Please gather each line of the data below that contains the string "especificar", treating uppercase and lowercase as different.
----- RECORD EXTRACTS -----
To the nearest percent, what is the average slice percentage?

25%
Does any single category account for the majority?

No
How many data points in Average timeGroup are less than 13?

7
-----
----- RECORD EXTRACTS -----
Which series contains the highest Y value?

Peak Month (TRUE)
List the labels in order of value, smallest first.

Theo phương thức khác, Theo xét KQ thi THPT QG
-----
----- RECORD EXTRACTS -----
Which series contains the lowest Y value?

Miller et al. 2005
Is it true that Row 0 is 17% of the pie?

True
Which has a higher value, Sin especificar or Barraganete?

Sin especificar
-----
▸ SOLUTION
Which has a higher value, Sin especificar or Barraganete?
Sin especificar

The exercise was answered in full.